• _Assignment_:
Where does the string "empregado" occur in the entries below? Copy every line where it does.

• _Records for this exercise_:
══════════

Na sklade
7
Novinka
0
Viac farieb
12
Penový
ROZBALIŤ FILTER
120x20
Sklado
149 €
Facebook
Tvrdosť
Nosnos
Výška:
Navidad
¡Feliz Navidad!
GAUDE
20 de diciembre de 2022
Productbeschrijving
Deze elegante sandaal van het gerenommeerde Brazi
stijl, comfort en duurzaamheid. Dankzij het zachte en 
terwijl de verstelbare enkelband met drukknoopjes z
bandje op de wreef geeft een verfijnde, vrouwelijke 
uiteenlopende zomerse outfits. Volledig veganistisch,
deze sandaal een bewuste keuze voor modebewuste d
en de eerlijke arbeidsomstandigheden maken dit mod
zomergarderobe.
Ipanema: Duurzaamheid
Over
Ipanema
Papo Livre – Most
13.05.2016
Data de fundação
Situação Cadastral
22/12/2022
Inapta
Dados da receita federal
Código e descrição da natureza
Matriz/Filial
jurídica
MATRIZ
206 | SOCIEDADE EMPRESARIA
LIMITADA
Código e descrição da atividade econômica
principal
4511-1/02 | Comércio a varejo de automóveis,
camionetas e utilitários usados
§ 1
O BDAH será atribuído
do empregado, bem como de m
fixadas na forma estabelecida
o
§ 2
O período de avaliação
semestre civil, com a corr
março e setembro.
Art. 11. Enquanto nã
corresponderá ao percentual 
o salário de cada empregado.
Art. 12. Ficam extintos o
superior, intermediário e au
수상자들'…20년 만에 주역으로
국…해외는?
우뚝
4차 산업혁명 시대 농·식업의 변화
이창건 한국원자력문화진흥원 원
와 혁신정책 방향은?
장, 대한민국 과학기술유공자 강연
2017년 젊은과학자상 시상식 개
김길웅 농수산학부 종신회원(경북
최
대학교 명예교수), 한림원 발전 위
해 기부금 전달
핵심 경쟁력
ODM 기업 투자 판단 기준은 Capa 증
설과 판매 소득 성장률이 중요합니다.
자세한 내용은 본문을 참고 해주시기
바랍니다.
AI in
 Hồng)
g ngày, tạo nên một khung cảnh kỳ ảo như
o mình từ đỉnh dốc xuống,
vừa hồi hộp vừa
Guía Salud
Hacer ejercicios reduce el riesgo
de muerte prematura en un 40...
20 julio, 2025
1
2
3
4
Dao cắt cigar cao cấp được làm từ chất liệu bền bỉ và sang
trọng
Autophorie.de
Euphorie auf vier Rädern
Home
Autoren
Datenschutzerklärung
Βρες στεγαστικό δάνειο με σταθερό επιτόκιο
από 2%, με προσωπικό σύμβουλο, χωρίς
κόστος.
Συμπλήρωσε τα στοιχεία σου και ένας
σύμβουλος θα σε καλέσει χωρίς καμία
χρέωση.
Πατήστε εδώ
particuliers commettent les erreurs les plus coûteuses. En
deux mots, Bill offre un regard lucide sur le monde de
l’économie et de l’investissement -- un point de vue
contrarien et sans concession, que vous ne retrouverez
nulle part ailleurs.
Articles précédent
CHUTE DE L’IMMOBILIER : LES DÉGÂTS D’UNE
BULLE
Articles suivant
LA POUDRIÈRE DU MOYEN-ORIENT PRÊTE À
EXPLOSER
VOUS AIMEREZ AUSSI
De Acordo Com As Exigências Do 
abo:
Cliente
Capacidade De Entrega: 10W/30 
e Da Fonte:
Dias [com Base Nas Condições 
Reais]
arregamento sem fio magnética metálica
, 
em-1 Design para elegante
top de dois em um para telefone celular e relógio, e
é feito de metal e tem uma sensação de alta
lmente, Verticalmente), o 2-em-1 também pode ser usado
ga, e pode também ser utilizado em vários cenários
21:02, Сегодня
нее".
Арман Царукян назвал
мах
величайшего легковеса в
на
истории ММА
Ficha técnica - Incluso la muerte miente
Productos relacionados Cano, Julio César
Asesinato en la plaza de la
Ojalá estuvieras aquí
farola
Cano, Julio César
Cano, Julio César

══════════

• _Solution_:
do empregado, bem como de m
o salário de cada empregado.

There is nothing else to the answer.